Strange as it may sound, this is partly a success story: More people are surviving cancer and living long enough to get it again, because the risk of cancer rises with age."

So since I was young to get my first cancer, before age 20, and young to get my second cancer, before age 50, am I doomed to get more cancers? But at least it won't be as lonely as this second cancer rate continues to rise.

Aug 23, 2016

Who is with me on this?

I was totally disgusted but also happy when I read this article about this moron oncologist, Farid Fata, who told over 500 patients they had cancer and treated them unnecessarily. Or even if they had cancer, they continued to receive chemo long after they were in remission. The result? Hundreds of people with lasting health issues and even some deaths. Then I found this article with more background.

He also over billed Medicare and insurance companies for millions of dollars as patients received over 9,000 injections or infusions. Some received unnecessary chemo for over five years.

The only thing more despicable than people who claim they have cancer and don't to raise money for themselves, are doctors who mistreat patients like this.
I just want to get in line with all these other patients and smack him in the face for his lack of morals and crimes.Who is with me on this?

Sep 11, 2015

Low risk 'cancers'

So is it cancer or not? Sometimes they can't tell. For example which cases of DCIS will go on to turn into a potentially fatal breast cancer. Or which cases of thyroid lesions will actually grow into thyroid cancer? There is a growing epidemic of new cases of thyroid cancer and the question is which cases that are discovered will actually turn into cancer that could be fatal and which will not.

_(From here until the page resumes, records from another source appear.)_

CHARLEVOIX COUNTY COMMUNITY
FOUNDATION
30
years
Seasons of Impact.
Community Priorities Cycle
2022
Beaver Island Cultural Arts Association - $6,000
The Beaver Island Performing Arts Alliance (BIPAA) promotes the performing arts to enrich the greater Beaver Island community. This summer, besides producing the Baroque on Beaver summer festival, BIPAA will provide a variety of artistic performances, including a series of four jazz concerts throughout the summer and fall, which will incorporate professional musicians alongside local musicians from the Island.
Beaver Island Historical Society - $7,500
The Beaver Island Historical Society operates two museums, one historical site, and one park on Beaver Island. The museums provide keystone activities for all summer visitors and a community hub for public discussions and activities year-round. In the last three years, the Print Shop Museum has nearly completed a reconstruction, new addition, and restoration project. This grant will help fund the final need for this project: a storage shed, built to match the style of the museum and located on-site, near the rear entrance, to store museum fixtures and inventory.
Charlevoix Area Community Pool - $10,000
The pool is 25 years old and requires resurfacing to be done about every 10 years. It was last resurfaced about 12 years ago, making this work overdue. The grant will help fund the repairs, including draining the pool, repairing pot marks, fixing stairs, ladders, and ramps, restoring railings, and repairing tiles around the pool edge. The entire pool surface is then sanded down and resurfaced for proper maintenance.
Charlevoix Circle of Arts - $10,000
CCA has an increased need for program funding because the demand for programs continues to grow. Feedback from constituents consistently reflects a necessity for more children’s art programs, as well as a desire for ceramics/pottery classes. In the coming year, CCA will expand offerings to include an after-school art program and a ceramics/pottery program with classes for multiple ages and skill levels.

So what do you do? A lot of people fear the word cancer so much they just want it out of their body. One school of thought for the thyroid lesions that should not become a problem is to rename them "papillary lesions of indolent course". That just sounds so 'benign'.....

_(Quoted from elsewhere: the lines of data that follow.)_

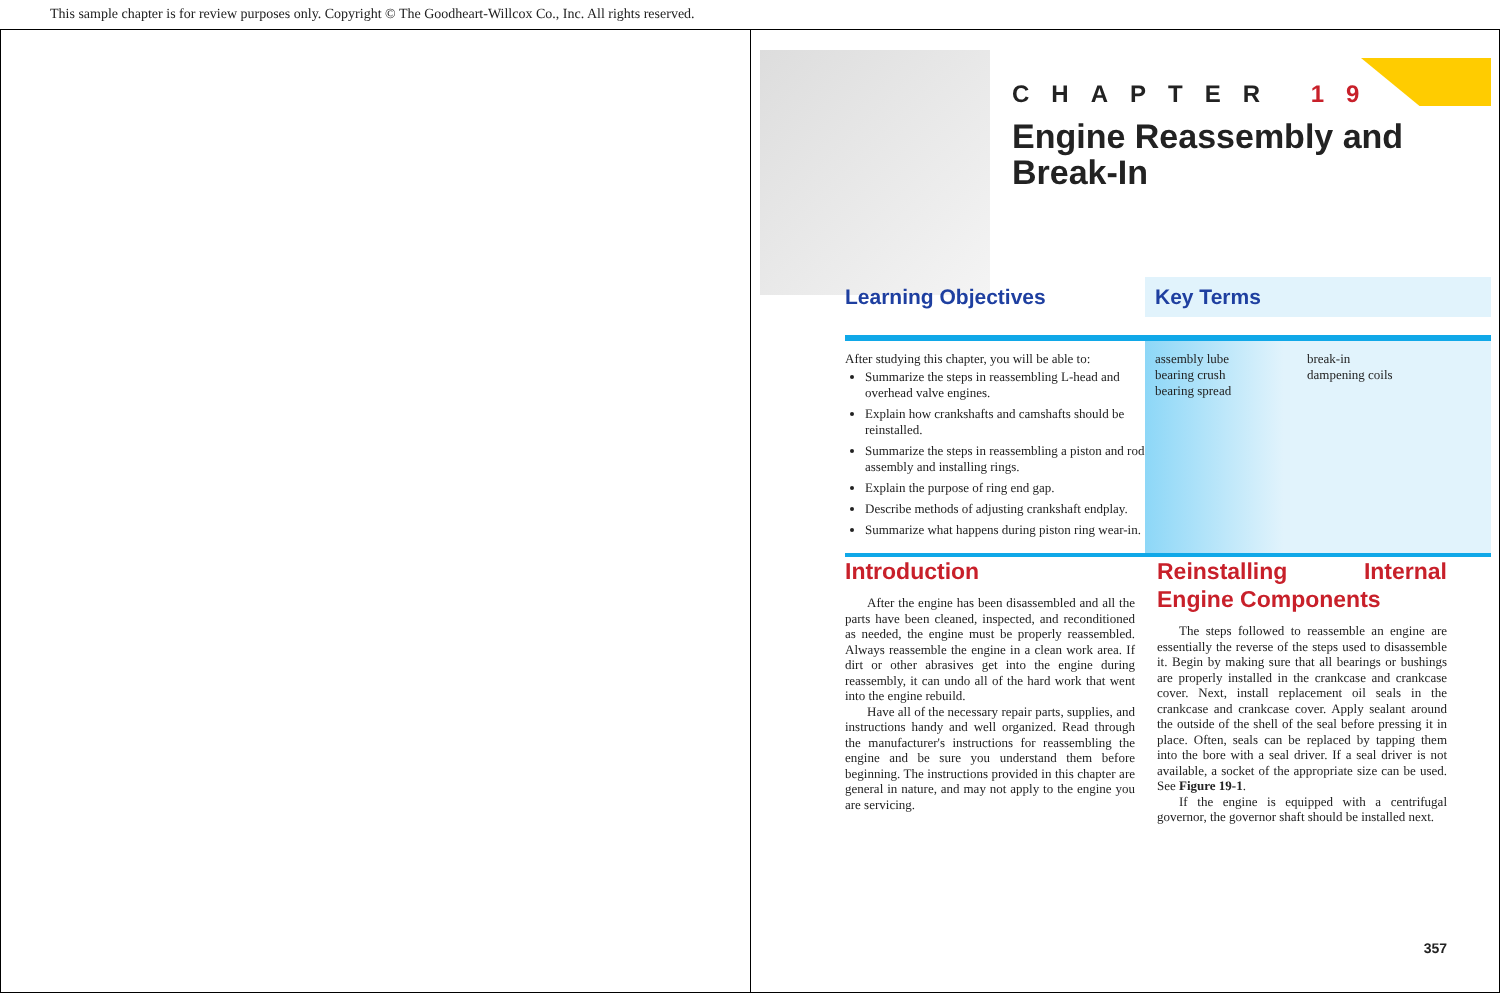This sample chapter is for review purposes only. Copyright © The Goodheart-Willcox Co., Inc. All rights reserved.
CHAPTER 19
Engine Reassembly and
Break-In
After studying this chapter, you will be able to:
Summarize the steps in reassembling L-head and overhead valve engines.
Explain how crankshafts and camshafts should be reinstalled.
Summarize the steps in reassembling a piston and rod assembly and installing rings.
Explain the purpose of ring end gap.
Describe methods of adjusting crankshaft endplay.
Summarize what happens during piston ring wear-in.
assembly lube
bearing crush
bearing spread
break-in
dampening coils
Learning Objectives Key Terms
Introduction
After the engine has been disassembled and all the parts have been cleaned, inspected, and reconditioned as needed, the engine must be properly reassembled. Always reassemble the engine in a clean work area. If dirt or other abrasives get into the engine during reassembly, it can undo all of the hard work that went into the engine rebuild.
Have all of the necessary repair parts, supplies, and instructions handy and well organized. Read through the manufacturer's instructions for reassembling the engine and be sure you understand them before beginning. The instructions provided in this chapter are general in nature, and may not apply to the engine you are servicing.
Reinstalling Internal Engine Components
The steps followed to reassemble an engine are essentially the reverse of the steps used to disassemble it. Begin by making sure that all bearings or bushings are properly installed in the crankcase and crankcase cover. Next, install replacement oil seals in the crankcase and crankcase cover. Apply sealant around the outside of the shell of the seal before pressing it in place. Often, seals can be replaced by tapping them into the bore with a seal driver. If a seal driver is not available, a socket of the appropriate size can be used. See Figure 19-1.
If the engine is equipped with a centrifugal governor, the governor shaft should be installed next.
357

So if the word 'cancer' is taken out of the discussion, active surveillance might be better. I mean why go through surgery, etc for something that doesn't require treatment?  "In many cases, active surveillance may be preferred over surgery by patients with small, relatively benign cancers that could take decades to grow to any appreciable size or cause life-threatening problems."

I have so many body parts currently under 'active surveillance' for multiple issues that I have lost count. I would be happy with that for additional body parts instead of surgery, chemo or radiation. This is much easier with thyroid cancer where the area can be easily ultrasounded and palpated to monitor growth. But not so much with DCIS where breast cancer can be much quicker to grow and harder to find.

Language can have a big impact on people's opinions of their diagnosis. The word cancer strikes fear into most people's brain. It paralyzes them, they are instantly going to die! But as more and more is learned about cancer, its detection, and treatment, maybe the best bet is to retrain our brains as to what will kill us and what won't.

An example is when AIDS was discovered it was instantly a terminal disease. Now people are living for decades with it and it is now chronic and not fatal. But the term AIDS still strikes fear into many but that is slowly calming.

I hope that the word 'cancer' also does not always strike fear into all as more and more of us are still around to talk about our diagnoses decades later.